Yahya kendisini dinleyenlere İsa’yı vaftiz ettiğinde neler olduğunu anlatmaya devam etti: “Ruhun gökten güvercin gibi inip onun üzerinde kaldığını gördüm. Ben onun kim olduğunu bilmiyordum; fakat halkı suyla vaftiz etmem için beni gönderen dedi ki, ‘Ruhun kimin üzerine inip kaldığını görürsen kutsal ruhla vaftiz edecek olan odur.’ Ben de bunu görüp Tanrı’nın Oğlu budur diye tanıklık ettim” (Yuhanna 1:32-34).
Ertesi gün, Yahya iki öğrencisiyle birlikteyken İsa’nın gene kendilerine doğru geldiğini gördüğünde, “İşte, Tanrı Kuzusu!” dedi (Yuhanna 1:36). Bunun üzerine onun iki öğrencisi İsa’nın ardından gitti. Birinin adı Andreas’tı. Diğeri büyük ihtimalle bu olayı kaleme alan Yuhanna’ydı. Yuhanna’nın Salome’nin oğlu ve dolayısıyla İsa’nın kuzeni olduğu anlaşılıyor. Salome muhtemelen Meryem’in kız kardeşiydi ve kocası Zebedi’ydi.
İsa dönüp Andreas ve Yuhanna’nın peşinden geldiklerini görünce “Ne istiyorsunuz?” diye sordu.
Onlar da “Rabbi, sen nerede kalıyorsun?” dediler.
İsa, “Gelin de görün” dedi (Yuhanna 1:37-39).
Öğleden sonra dört civarıydı. Andreas ve Yuhanna günün sonuna kadar İsa’yla birlikte kaldılar. Andreas öyle heyecanlıydı ki, gidip kardeşi Simun’u buldu ve “Biz Mesih’i bulduk” diyerek onu İsa’ya getirdi (Yuhanna 1:41). Simun aynı zamanda Petrus olarak da biliniyordu.

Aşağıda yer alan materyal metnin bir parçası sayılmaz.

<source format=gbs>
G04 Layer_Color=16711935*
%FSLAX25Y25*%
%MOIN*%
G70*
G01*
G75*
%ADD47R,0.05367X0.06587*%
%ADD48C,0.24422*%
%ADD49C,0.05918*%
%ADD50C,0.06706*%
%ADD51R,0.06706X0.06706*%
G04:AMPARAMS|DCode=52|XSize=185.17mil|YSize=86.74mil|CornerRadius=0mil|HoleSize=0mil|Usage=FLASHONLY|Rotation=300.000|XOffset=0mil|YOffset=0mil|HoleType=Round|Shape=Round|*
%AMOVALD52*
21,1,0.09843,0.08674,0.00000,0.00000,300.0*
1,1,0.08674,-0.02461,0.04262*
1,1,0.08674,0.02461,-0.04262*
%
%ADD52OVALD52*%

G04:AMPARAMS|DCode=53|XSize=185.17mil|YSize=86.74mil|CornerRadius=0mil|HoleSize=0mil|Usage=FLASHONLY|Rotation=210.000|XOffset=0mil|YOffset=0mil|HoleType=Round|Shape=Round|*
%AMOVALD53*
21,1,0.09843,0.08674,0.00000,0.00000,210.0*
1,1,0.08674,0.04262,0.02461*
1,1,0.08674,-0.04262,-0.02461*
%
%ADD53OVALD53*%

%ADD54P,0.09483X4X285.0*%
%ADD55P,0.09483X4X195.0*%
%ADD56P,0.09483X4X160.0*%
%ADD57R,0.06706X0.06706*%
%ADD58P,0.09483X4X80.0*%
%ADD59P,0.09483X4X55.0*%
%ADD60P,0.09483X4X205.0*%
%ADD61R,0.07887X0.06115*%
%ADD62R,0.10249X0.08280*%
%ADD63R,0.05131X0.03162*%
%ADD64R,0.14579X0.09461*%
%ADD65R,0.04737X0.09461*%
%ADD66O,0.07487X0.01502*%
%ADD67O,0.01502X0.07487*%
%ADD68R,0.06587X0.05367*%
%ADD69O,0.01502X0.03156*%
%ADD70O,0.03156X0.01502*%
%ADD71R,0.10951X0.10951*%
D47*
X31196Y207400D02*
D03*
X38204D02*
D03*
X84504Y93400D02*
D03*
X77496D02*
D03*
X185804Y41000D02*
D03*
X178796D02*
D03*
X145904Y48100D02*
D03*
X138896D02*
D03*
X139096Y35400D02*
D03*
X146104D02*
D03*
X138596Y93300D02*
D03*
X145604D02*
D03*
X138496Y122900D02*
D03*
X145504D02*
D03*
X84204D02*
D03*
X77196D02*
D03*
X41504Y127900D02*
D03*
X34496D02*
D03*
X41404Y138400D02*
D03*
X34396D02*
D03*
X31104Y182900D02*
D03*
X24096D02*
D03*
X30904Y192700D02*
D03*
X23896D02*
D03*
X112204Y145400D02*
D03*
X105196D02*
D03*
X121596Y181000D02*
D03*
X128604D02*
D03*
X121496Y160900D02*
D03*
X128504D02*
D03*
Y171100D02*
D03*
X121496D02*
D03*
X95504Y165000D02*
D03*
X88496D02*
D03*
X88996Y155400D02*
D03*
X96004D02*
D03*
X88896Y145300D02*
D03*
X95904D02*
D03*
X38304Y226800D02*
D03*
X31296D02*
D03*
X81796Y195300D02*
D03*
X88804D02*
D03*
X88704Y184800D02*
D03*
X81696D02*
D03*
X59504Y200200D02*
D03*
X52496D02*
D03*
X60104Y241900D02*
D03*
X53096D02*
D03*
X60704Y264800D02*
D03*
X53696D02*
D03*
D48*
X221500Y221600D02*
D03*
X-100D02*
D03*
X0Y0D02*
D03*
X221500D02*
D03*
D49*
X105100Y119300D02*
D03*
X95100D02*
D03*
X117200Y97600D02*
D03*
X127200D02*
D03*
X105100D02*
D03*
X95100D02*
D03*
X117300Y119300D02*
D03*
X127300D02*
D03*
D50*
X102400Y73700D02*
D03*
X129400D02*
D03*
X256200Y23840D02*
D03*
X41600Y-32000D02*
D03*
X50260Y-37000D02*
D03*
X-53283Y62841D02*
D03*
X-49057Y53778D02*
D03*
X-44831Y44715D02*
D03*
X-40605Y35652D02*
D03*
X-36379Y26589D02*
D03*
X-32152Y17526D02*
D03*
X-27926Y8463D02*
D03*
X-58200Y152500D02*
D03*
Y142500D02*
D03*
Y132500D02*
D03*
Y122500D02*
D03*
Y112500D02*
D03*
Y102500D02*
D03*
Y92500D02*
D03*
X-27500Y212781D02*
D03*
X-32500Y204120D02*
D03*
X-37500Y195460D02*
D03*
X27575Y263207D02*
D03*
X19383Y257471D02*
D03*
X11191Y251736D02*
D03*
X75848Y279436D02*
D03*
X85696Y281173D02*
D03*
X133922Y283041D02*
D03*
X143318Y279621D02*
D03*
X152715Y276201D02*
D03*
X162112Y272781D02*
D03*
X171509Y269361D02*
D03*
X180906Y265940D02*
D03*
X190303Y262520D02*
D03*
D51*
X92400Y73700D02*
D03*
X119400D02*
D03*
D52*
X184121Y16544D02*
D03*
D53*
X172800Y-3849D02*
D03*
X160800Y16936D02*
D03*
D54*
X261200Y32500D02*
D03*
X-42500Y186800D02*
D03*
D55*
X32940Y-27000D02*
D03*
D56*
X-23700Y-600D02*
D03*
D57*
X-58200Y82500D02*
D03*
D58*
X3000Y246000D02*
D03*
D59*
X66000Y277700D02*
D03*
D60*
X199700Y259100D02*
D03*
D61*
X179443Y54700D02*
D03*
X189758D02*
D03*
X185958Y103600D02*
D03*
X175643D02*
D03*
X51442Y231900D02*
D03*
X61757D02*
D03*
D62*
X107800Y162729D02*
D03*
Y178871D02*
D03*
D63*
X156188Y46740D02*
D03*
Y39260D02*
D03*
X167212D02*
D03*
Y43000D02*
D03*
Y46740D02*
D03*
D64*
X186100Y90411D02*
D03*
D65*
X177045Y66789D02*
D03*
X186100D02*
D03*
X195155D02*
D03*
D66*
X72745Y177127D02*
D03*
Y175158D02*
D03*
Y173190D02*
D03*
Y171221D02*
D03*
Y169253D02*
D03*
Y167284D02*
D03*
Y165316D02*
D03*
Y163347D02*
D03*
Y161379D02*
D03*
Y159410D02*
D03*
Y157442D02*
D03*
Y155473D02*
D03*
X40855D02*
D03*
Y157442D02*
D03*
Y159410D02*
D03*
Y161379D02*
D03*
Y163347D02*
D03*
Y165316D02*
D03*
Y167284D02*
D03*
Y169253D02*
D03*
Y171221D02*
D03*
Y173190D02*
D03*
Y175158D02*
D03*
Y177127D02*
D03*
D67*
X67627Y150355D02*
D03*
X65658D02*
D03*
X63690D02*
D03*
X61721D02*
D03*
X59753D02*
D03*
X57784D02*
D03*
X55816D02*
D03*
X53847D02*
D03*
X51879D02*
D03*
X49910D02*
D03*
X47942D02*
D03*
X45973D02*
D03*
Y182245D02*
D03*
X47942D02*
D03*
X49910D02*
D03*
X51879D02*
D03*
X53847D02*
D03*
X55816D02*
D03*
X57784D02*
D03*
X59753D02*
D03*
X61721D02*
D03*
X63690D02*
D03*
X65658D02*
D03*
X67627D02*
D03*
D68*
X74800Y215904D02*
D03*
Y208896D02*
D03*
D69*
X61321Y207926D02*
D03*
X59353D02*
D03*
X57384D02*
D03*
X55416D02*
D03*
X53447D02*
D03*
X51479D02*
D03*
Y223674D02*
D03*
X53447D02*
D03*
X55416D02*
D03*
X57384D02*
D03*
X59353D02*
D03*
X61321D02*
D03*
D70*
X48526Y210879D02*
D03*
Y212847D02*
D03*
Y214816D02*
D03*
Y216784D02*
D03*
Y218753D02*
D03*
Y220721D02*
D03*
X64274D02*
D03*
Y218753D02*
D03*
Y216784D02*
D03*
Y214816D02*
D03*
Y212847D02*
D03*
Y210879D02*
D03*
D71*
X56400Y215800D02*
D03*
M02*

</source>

Daha sonra olanlardan anlaşıldığına göre Yuhanna da kardeşi Yakup’u bulup İsa’ya götürdü, ama kendisiyle ilgili bu detayı kayıtlarına dahil etmedi.

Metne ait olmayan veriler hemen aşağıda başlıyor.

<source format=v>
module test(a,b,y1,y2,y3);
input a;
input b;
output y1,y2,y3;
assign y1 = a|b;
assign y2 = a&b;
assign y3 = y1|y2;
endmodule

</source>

Ertesi gün İsa Beytsaydalı Filipus’u buldu. Beytsayda, Celile Gölü’nün kuzey kıyısı yakınlarındaydı, ayrıca Andreas ve Petrus’un da memleketiydi. İsa Filipus’a “Takipçim ol” dedi (Yuhanna 1:43).
Filipus sonra Bartolomeus da denen Natanael’i buldu ve ona şunu söyledi: “Musa’nın Kanunda, Peygamberlerin de yazılarında söz ettiği kişiyi, Yusuf oğlu Nasıralı İsa’yı bulduk.” Ancak Natanael şüpheliydi, Filipus’a “Nasıra’dan iyi bir şey çıkabilir mi?” diye sordu.
Filipus “Gel de gör” diyerek üsteledi. İsa Natanael’in ona doğru geldiğini görünce şöyle dedi: “İşte, kendisinde hileden eser olmayan gerçek bir İsrailli.”
Natanael “Beni nereden tanıyorsun?” diye sordu.
İsa şöyle cevap verdi: “Filipus seni çağırmadan önce, incir ağacının altındayken gördüm.”
Natanael büyük bir hayretle, “Öğretmen, sen Tanrı’nın Oğlusun, sen İsrail’in Kralısın” dedi.
İsa, “Seni incir ağacının altında gördüğümü söyledim diye mi bana inanıyorsun? Bunlardan daha büyük şeyler göreceksin” dedi. Sonra şu vaatte bulundu: “Gerçek şu ki, sizler göğün açıldığını, Tanrı’nın meleklerinin İnsanoğlunun yanına inip çıktıklarını göreceksiniz” (Yuhanna 1:45-51).
Bundan çok kısa bir süre sonra İsa, yeni öğrencileriyle birlikte Ürdün Vadisi’nden ayrıldı ve Celile’ye gitti.